David’s frustration is that there is such good treatment out there. Life-saving treatment. Life-prolonging treatment. Life-changing treatment. But without a screening programme we all have to be vigilant. Despite sickle cell being 10 times more common than in the UK the genetic test is too expensive here for a screening program. Staff know too little about sickle cell disease. And vital drugs remain out of reach. Only one hospital in Zambia is able to do the genetic test. A private service. At a cost.

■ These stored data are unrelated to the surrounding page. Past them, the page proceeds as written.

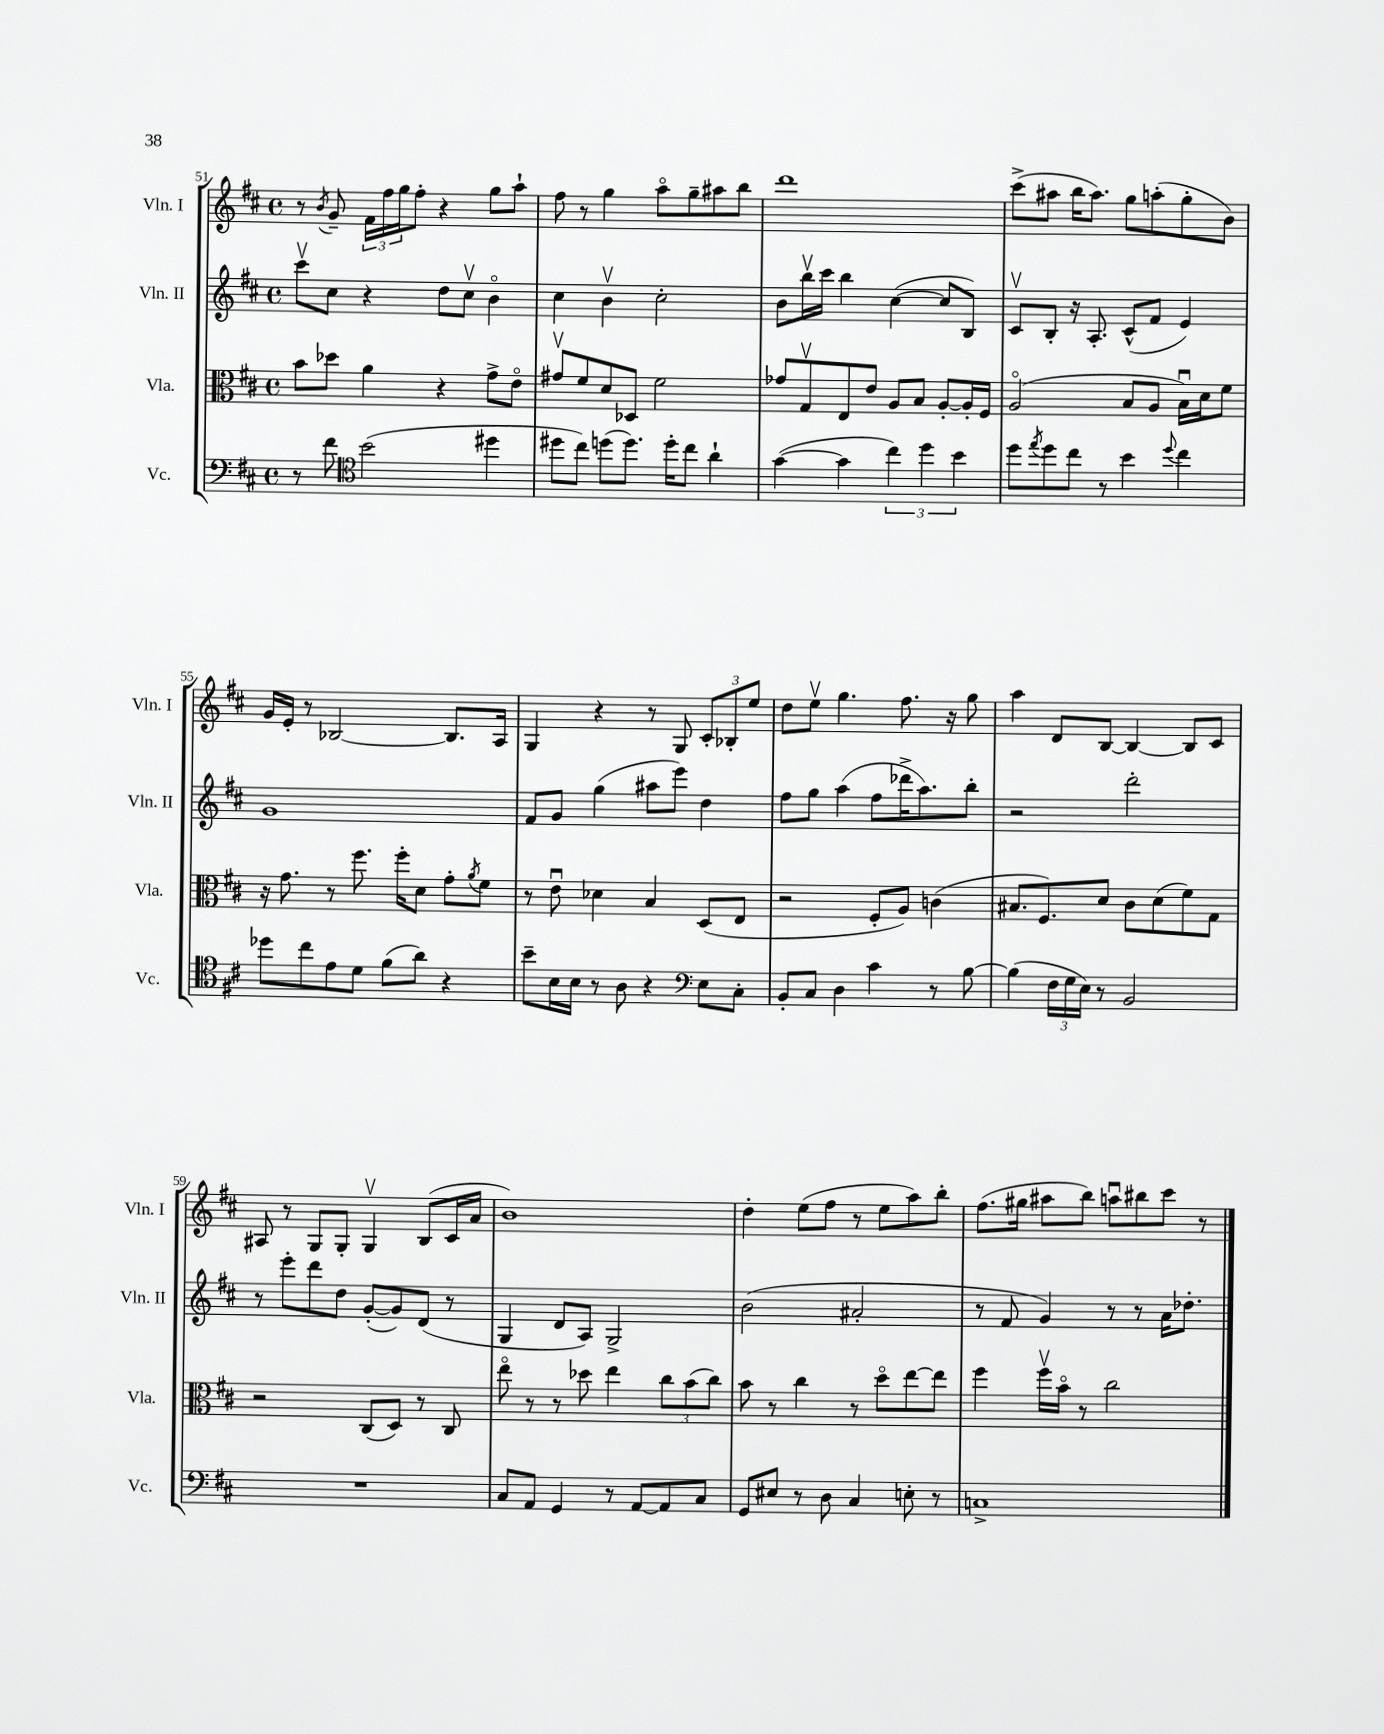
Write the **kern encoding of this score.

**kern	**kern	**kern	**kern
*staff4	*staff3	*staff2	*staff1
*clefF4	*clefC3	*clefG2	*clefG2
*k[f#c#]	*k[f#c#]	*k[f#c#]	*k[f#c#]
*M4/4	*M4/4	*M4/4	*M4/4
*met(c)	*met(c)	*met(c)	*met(c)
8r	8b	8ccc#v	8r
.	.	.	8qb
8f#	8dd-	8cc#	8g~
*clefC4	*	*	*
(2b	4a	4r	24f#
.	.	.	24ff#
.	.	.	24gg
.	.	.	8ff#'
.	4r	8dd	4r
.	.	8cc#v	.
4dd#	8g^	4bo	8gg
.	8eo	.	8aa`
=	=	=	=
8dd#	8g#v	4cc#	8ff#
8cc#)	8f#	.	8r
(8dd	8d	4bv	4gg
8.dd)	8D-	.	.
.	2f#	2cc#'	8aao
16dd'	.	.	.
8cc#	.	.	8gg~
4a`	.	.	8aa#
.	.	.	8bb
=	=	=	=
([4g	8g-	8b	1ddd
.	8Gv	16bbv	.
.	.	16ccc#	.
4g]	8E	4bb	.
.	8e	.	.
6cc#)	8A	([4cc#	.
.	8B	.	.
6dd	.	.	.
.	[8A'	8cc#]	.
6b	.	.	.
.	16A']	8B)	.
.	16F#	.	.
=	=	=	=
8dd	(2Ao	8c#v	(8ccc#^
8qee	.	.	.
8dd	.	8B'	8aa#
8cc#	.	16r	16bb
.	.	8.A'	8.aa#)
8r	.	.	.
4b	8B	(8c#^^	8gg
.	8A	8f#	(8aa'
8qqdd	.	.	.
4cc#	16Bu)	4e)	8gg'
.	16d	.	.
.	8f#	.	8b)
=	=	=	=
8dd-	16r	1g	16g
.	8.g	.	16e'
8cc#	.	.	8r
8e	8r	.	[2B-
8d	8.ff#	.	.
(8f#	.	.	.
.	16ff#'	.	.
8a)	8d	.	.
4r	8g'	.	8.B-]
.	8qa	.	.
.	8f#	.	.
.	.	.	16A
=	=	=	=
8b~	8r	8f#	4G
16B	8eu	8g	.
16B	.	.	.
8r	4d-	(4gg	4r
8A	.	.	.
4r	4B	8aa#	8r
.	.	8eee)	8G
*clefF4	*	*	*
8E	(8D	4dd	12c#'
.	.	.	12B-'
8C#'	8E	.	.
.	.	.	12ee
=	=	=	=
8BB'	2r	8ff#	8dd
8C#	.	8gg	8eev
4D	.	(4aa	4.gg
4c#	8F#'	8ff#	.
.	8A)	16ddd-^	8.ff#
.	.	8.aa)	.
8r	(4c	.	.
.	.	.	16r
[8B	.	8bb'	8gg
=	=	=	=
(4B]	8.B#	2r	4aa
.	8.F#)	.	.
24F#	.	.	8d
24G	.	.	.
24E)	.	.	.
8r	8d	.	[8B
2BB	8c#	2ddd'	4B_
.	(8d	.	.
.	8f#)	.	8B]
.	8G	.	8c#
=	=	=	=
1r	2r	8r	8A#
.	.	8eee'	8r
.	.	8ddd	8G
.	.	8dd	8G'
.	(8C#	([8g'	4Gv
.	8D)	8g])	.
.	8r	(8d	(8B
.	8C#	8r	16c#
.	.	.	16a
=	=	=	=
8C#	8eeo	4G	1b)
8AA	8r	.	.
4GG	8r	8d	.
.	8dd-	8A)	.
8r	4ee	2G^	.
[8AA	.	.	.
8AA]	12cc#	.	.
.	(12b	.	.
8C#	.	.	.
.	12cc#)	.	.
=	=	=	=
8GG	8b	(2b	4dd'
8E#	8r	.	.
8r	4cc#	.	(8ee
8D	.	.	8ff#
4C#	8r	2a#'	8r
.	8ddo	.	8ee
8E'	[8ee	.	8aa)
8r	8ee]	.	8bb'
=	=	=	=
1C^	4ff#	8r	(8.ff#
.	.	8f#	.
.	.	.	16gg#
.	16ff#v	4g)	8aa#
.	16bo	.	.
.	8r	.	8bb)
.	2cc#	8r	8aau
.	.	8r	8bb#
.	.	16a	8ccc#
.	.	8.dd-'	.
.	.	.	8r
==	==	==	==
*-	*-	*-	*-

So, for now, we rely on our sickle cell champion. We refer our patients to David. We support him with his project. And we look forward to him qualifying and bringing all his enthusiasm and knowledge back to the Valley. Future generations will benefit from his experience and determination. It takes a champion to support a warrior.
So Sickle cell was in the news here are as the blood service are doing better screening off specific blood subtypes to insure a transfusion is a better match for the patient minimizing potential for reactions, long way off from what your patients will receive, but ultimately hopefully learning our healthcare systems gets transferred.
Fascinating. is it still thought that heterozygosity for sickle is protective against severe malaria? This teaching harks back to med school or early paediatrics so by now may be completely wrong.
How could people support folk like David? Individuals who don’t change the world but make real differences to people in their world?
Great blog as ever… what about “Spotty Mc spot face “ for the leopardess? 😎
Fascinating reading about sickle cell - thankyou. When I was in Gambia I met a mother whose 13 year old son had sickle cell. She had received a donation from another tourist to fund his treatment but she could not afford to send him to school, could I help ? I funded him through school for the next three years - the princely sum of £75 per year, including his uniform and books !
Keep the blogs coming and, oh by the way, I name the leopard 'Thunder Thighs'.
Nature’s roll of the dice is often cruel. I wonder how much Mum’s smoking & bottle feeding further contributed to mine.